Sept géants de l’industrie pharmaceutique ont entrepris de contester devant les tribunaux ces changements « majeurs », qui ont été entérinés il y a quelques mois par le cabinet fédéral, au motif que le pouvoir de réglementer les prix des médicaments appartient exclusivement aux provinces et que celles-ci l’exercent d’une manière adéquate.

Des organisations telles que Fibrose kystique Canada, la Canadian Organisation for Rare Disorders et l’Intellectual Property Owners Association, entre autres, appuient la croisade judiciaire de ces entreprises. Ces organisations craignent que les velléités du gouvernement Trudeau amoindrissent les investissements et la recherche sur les nouveaux médicaments.
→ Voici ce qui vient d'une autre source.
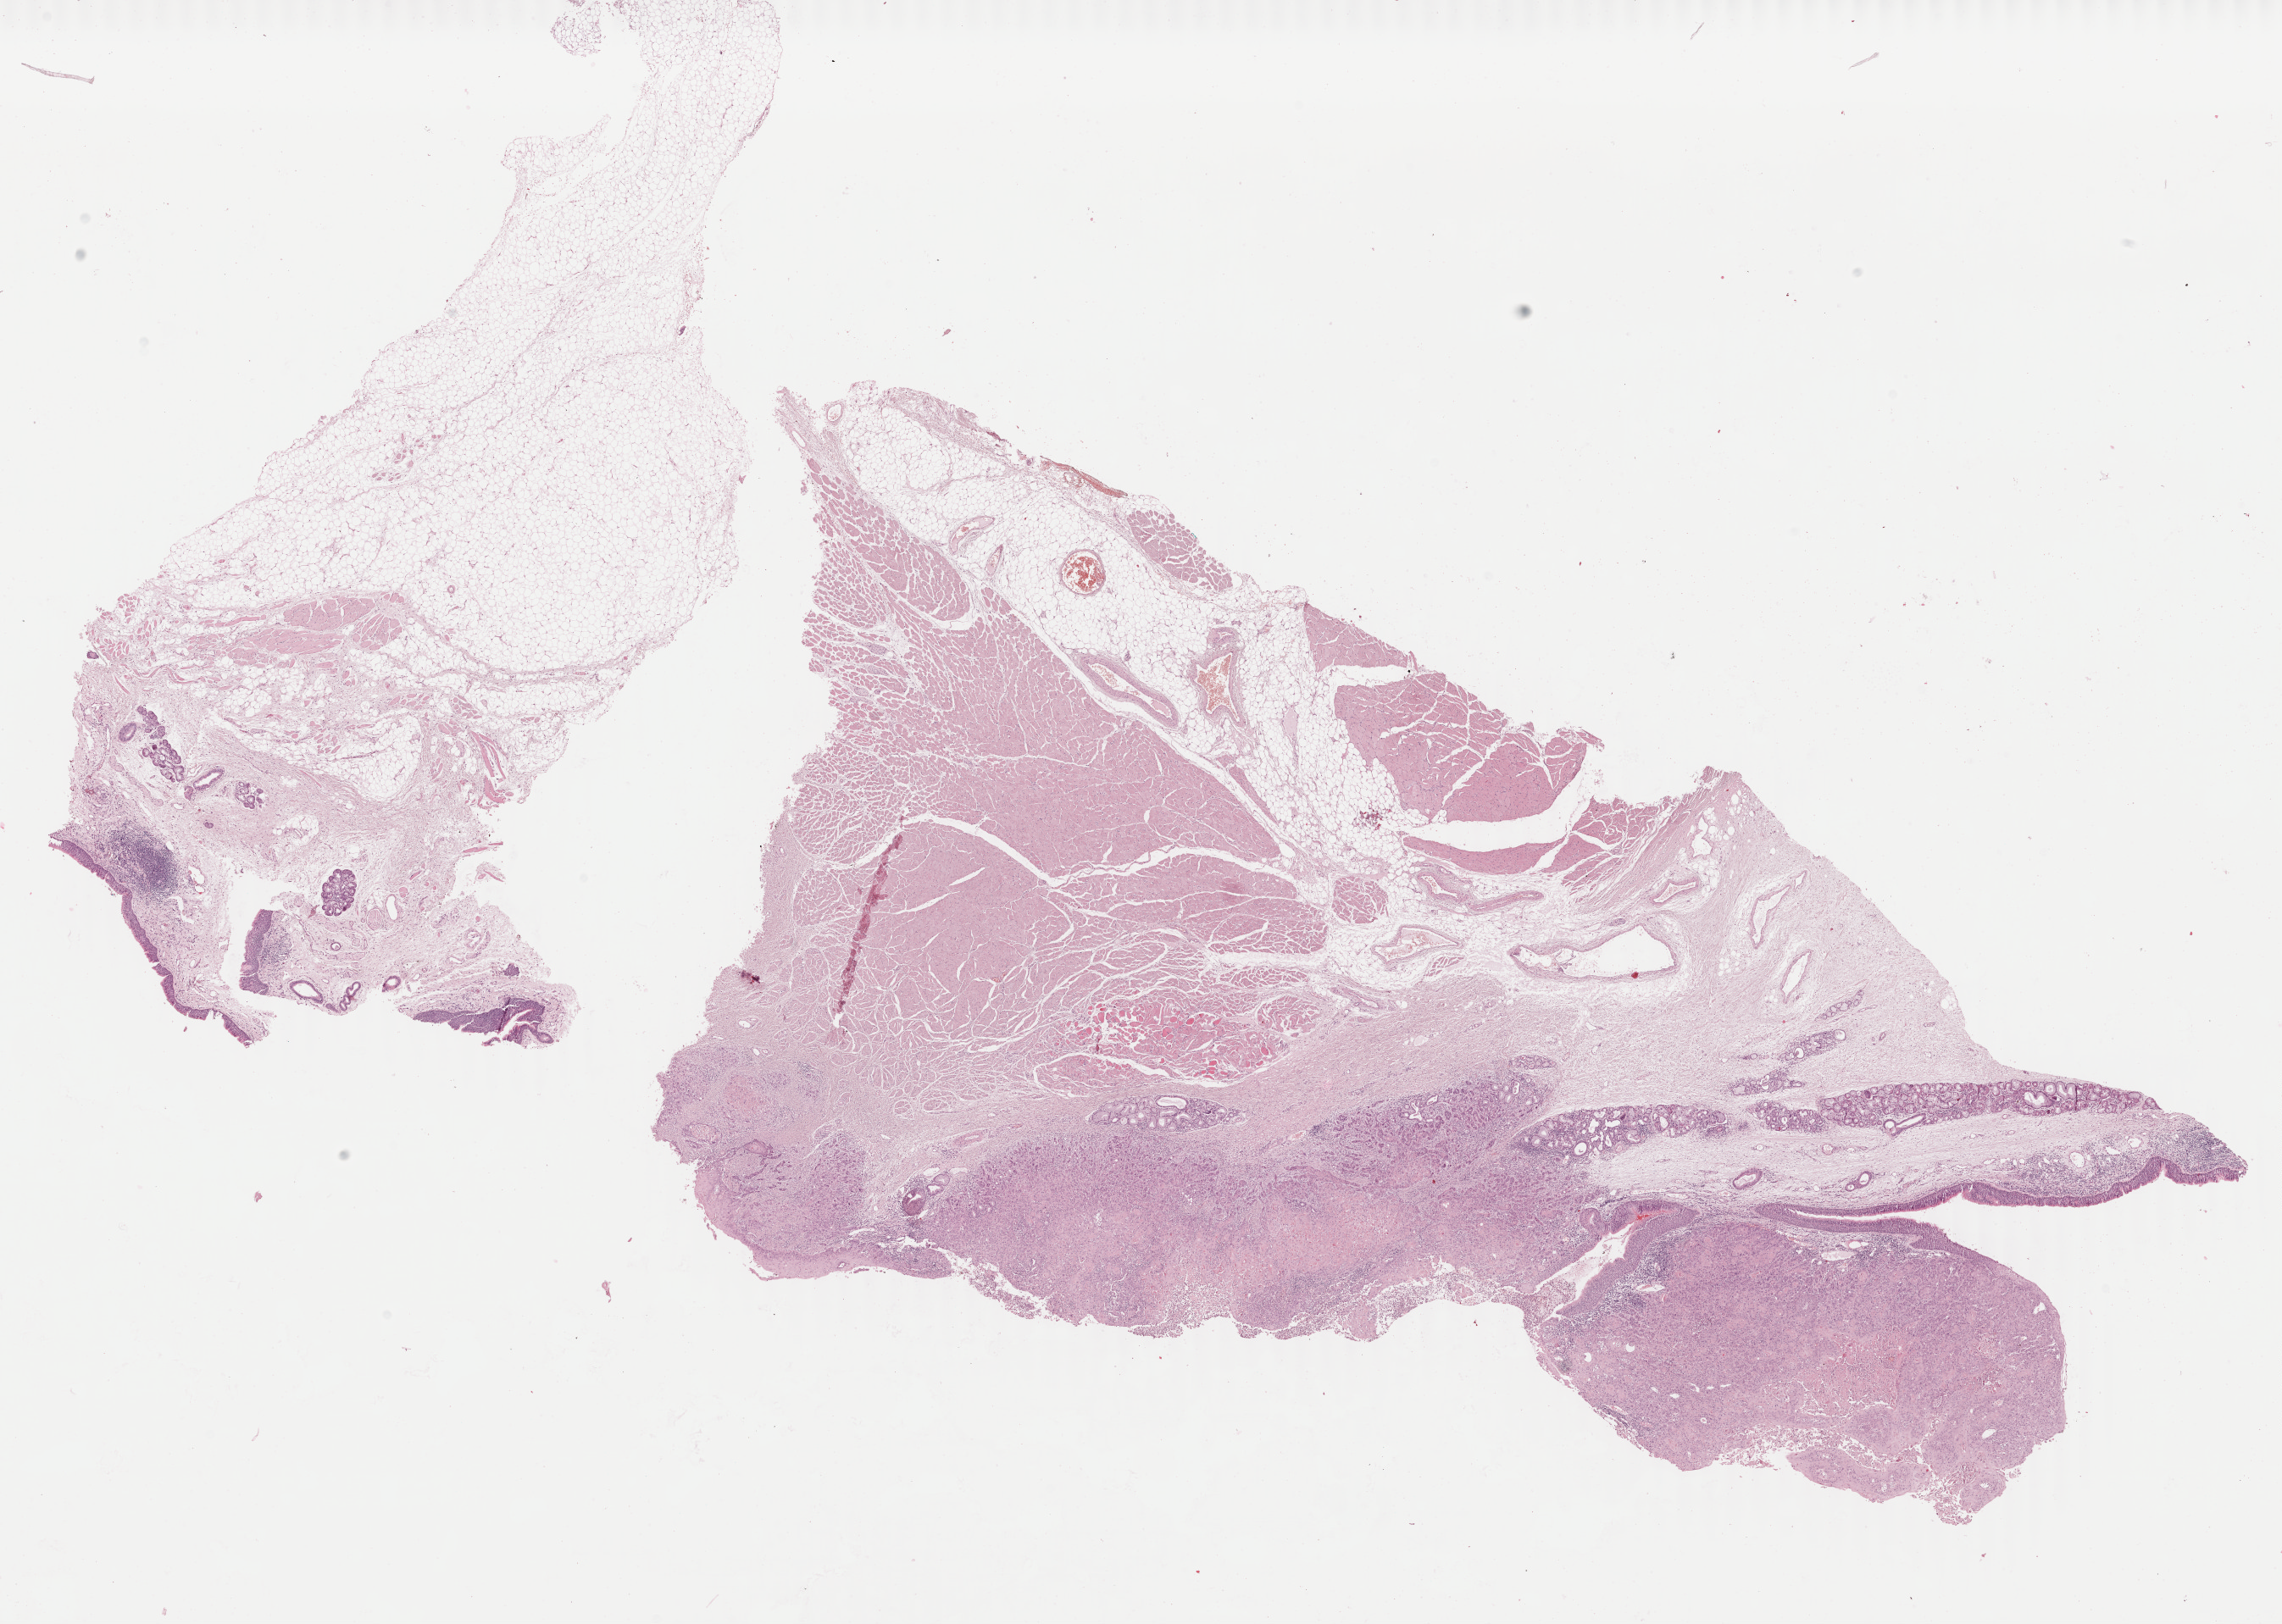
Digitized H&E-stained tissue section (whole slide), low-resolution overview of the scanned area, about 21.4 x 15.2 mm (acquisition: 40x scan); formalin-fixed paraffin-embedded (FFPE) diagnostic section; head and neck, primary tumour sample. Patient: female, age at initial diagnosis 64 years. Histologic grade: G2 (moderately differentiated).
TNM: T4a N2b. AJCC pathologic stage: IVA (7th edition). Histologic diagnosis: Squamous cell carcinoma, NOS (larynx, NOS).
Dans un mémoire déposé devant la Cour supérieure du Québec, l’automne dernier, les entreprises ont estimé que la manœuvre du gouvernement Trudeau pourrait leur causer des pertes de 8,8 milliards de dollars au cours de la prochaine décennie. Une somme faramineuse qui ne serait pas investie dans la recherche et l’innovation, prévient-on.

La Fédération des chambres de commerce du Québec (FCCQ) appuie aussi la position de l’industrie pharmaceutique et implore le gouvernement Trudeau de faire marche arrière.

« Des secteurs industriels clés comme celui des sciences de la vie doivent être considérés de façon particulière dans le cadre de la relance. Il est impératif que le gouvernement valorise davantage la recherche et l’innovation dans ce secteur en ayant des politiques attractives et compétitives. En ce sens, la réforme actuelle proposée du Conseil d’examen du prix des médicaments brevetés ne remplit malheureusement pas cet objectif et doit être reconsidérée », a affirmé la FCCQ dans un récent communiqué de presse.